## DOCUMENT SEGMENT
'''

The respondent, Stimson Timber Company, owns one hundred and sixty forty-acre tracts of land situated in township twenty-three north, of range two west of the Willamette Meridian, according to the United States government surveys. The land is in Mason county, and is subject to assessment for the purpose of taxation in that county. The respondent conceived that,, for the year 1916, fifty-three of these tracts were overvalued by the assessor of the county named, and after seeking and failing to obtain relief through the county board of equalization, began this action to cancel the assessments, at the same time tendering to the county taxes on the property measured by a valuation which it deemed to be just. The county refused to accept the tender, and took issue on the allegations of the complaint. The trial resulted in a finding that thirty-eight of the fifty-three tracts were overvalued, and a decree was entered accordingly. The county appeals.
The county assessor, in making up his estimates of the value of the several tracts, took into consideration different elements. He valued the land as land without the timber, he estimated the number of piles and poles upon the land and placed a value upon them, he estimated the quantity of saw timber thereon and valued the same at a given value per thousand feet, and by aggregating these values found the total value of the land. In its complaint the respondent does not complain of the value placed upon the land as land without the timber, nor does it complain of the quantity or values of the piles and poles, nor of the value per thousand feet of the saw timber, but complains that *605the quantity of saw timber estimated to be on the land was greatly in excess of the quantity actually thereon; the result being, in the final aggregate, an overvaluation of the land.

'''

## STATED TASK 1
Set down the entries word for word, starting at the line that contains "genus: Euphorbia" and continuing through the last line of the entries.

(Dataset records)
'''

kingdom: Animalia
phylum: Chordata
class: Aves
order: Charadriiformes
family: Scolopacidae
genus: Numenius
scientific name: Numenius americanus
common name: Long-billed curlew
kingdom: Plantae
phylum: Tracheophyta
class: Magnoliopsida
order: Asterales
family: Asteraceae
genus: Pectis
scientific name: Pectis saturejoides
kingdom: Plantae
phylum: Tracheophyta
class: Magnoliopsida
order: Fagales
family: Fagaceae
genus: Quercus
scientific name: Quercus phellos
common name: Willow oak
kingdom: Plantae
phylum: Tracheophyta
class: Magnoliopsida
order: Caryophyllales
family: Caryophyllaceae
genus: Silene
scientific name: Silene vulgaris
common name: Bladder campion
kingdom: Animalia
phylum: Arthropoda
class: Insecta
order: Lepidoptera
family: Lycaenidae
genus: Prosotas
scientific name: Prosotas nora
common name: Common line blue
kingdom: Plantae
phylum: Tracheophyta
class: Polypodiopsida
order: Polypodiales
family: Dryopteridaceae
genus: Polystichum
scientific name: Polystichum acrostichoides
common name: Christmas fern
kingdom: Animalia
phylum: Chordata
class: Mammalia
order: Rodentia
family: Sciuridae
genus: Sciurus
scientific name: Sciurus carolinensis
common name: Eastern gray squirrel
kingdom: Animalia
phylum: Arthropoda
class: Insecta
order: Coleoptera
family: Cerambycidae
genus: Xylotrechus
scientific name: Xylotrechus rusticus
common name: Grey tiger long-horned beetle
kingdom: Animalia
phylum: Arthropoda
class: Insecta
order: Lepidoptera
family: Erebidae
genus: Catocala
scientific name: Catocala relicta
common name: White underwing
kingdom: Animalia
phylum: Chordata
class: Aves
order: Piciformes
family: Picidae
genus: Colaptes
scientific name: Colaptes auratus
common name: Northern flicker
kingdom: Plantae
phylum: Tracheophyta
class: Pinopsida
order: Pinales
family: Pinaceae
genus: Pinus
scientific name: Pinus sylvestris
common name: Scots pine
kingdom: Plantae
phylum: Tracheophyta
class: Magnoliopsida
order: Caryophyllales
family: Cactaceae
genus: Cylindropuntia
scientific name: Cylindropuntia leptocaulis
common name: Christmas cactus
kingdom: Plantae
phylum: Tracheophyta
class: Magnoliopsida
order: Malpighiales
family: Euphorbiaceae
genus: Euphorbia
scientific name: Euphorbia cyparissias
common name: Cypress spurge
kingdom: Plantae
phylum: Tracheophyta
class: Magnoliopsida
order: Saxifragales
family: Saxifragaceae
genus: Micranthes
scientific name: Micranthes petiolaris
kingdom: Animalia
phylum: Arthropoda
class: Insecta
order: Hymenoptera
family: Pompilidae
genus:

'''

## STATED TASK 2
In the tax case, how many of the disputed tracts did the trial find to be overvalued?

## FULL OUTPUT 1
genus: Euphorbia
scientific name: Euphorbia cyparissias
common name: Cypress spurge
kingdom: Plantae
phylum: Tracheophyta
class: Magnoliopsida
order: Saxifragales
family: Saxifragaceae
genus: Micranthes
scientific name: Micranthes petiolaris
kingdom: Animalia
phylum: Arthropoda
class: Insecta
order: Hymenoptera
family: Pompilidae
genus:

## FULL OUTPUT 2
Thirty-eight of the fifty-three tracts.